I love books about magicians and theatrical history, and this is one of my absolute favorites. It’s a fascinating story of a complex man, whose personal life was just as complicated as his professional one.
A magician’s patter, the way he playfully banters with the audience or tells stories, painting exotic and mysterious pictures with words to introduce his illusions, is vital to his act. So what does a magician do when he’s naturally soft spoken and speaking on the stage is awkward and forced? William Ellsworth Robinson shaved his head, donned oriental robes, and recreated himself as Chung Ling Soo, billed as “The Marvelous Chinese Conjurer” and relied on his assistants to do his talking for him while he wowed audiences with illusions decked in oriental splendor until the night the bullet trick went fatally wrong and he died on stage in front of his enraptured audience.

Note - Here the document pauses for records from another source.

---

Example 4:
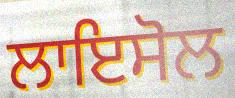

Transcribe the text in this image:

ਲਾਇਸੋਲ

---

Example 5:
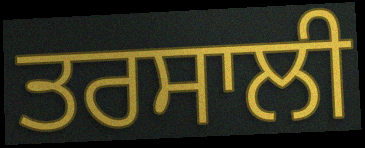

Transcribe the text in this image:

ਤਰਸਾਲੀ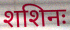
शशिनः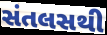
સંતલસથી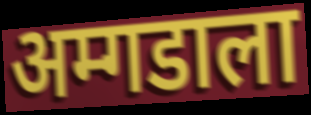
अम्गडाला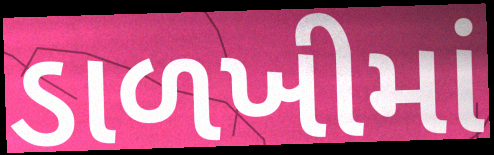
ડાળખીમાં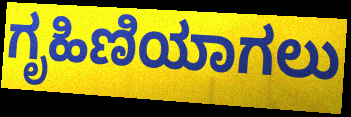
ಗೃಹಿಣಿಯಾಗಲುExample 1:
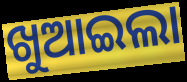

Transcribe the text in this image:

ଖୁଆଇଲା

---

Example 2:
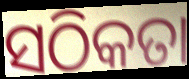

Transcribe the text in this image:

ସଠିକତା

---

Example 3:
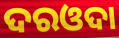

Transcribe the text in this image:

ଦରଓଦା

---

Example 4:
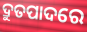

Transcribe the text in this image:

ଦ୍ରୁତପାଦରେ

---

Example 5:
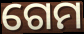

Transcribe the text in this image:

ଗେମ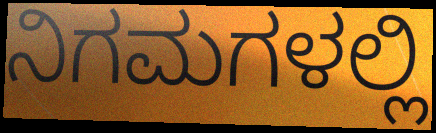
ನಿಗಮಗಳಲ್ಲಿ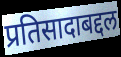
प्रतिसादाबद्दल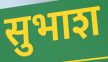
सुभाशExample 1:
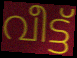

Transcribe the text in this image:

വീട്ട്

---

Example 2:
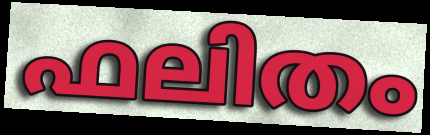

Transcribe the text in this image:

ഫലിതം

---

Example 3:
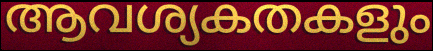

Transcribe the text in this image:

ആവശ്യകതകളും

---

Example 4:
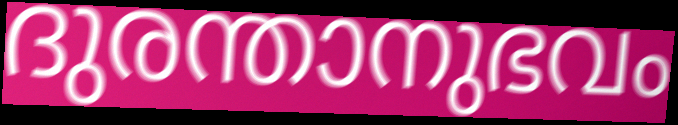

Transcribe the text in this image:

ദുരന്താനുഭവം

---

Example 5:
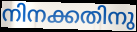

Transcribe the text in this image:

നിനക്കതിനു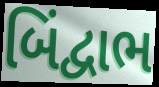
બિંદ્વાભ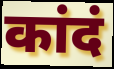
कांदं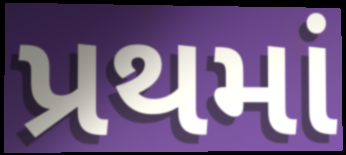
પ્રથમાં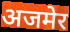
अजमेर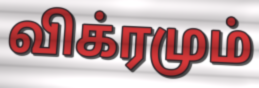
விக்ரமும்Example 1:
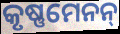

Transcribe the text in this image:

କୃଷ୍ଣମେନନ୍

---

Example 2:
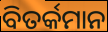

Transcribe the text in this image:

ବିତର୍କମାନ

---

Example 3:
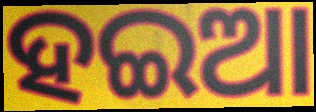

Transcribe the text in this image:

ହଇଆ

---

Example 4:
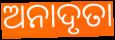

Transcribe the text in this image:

ଅନାଦୃତା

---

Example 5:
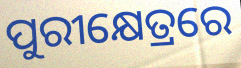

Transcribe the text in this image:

ପୁରୀକ୍ଷେତ୍ରରେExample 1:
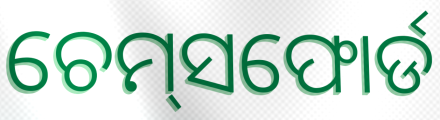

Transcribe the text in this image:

ଚେମ୍‌ସଫୋର୍ଡ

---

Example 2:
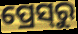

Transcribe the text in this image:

ପ୍ରେସ୍‌ରୁ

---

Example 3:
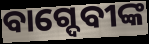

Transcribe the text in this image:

ବାଗ୍ଦେବୀଙ୍କ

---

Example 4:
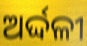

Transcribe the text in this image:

ଅର୍ଦ୍ଦଳୀ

This fascinating book is filled with history and mystery, it probes the details of William Robinson’s double life, his transformation from awkward American magician to superstar, a complicated personal life with multiple wives and mistresses, adultery and bigamy, and explores the mysteries and rumors surrounding his final performance. Almost immediately following that night in 1918 there has been speculation about whether it was truly an accident, murder, or even suicide. For lovers of magic, mystery, and history in the mood for a good non-fiction read, I highly recommend “The Glorious Deception.”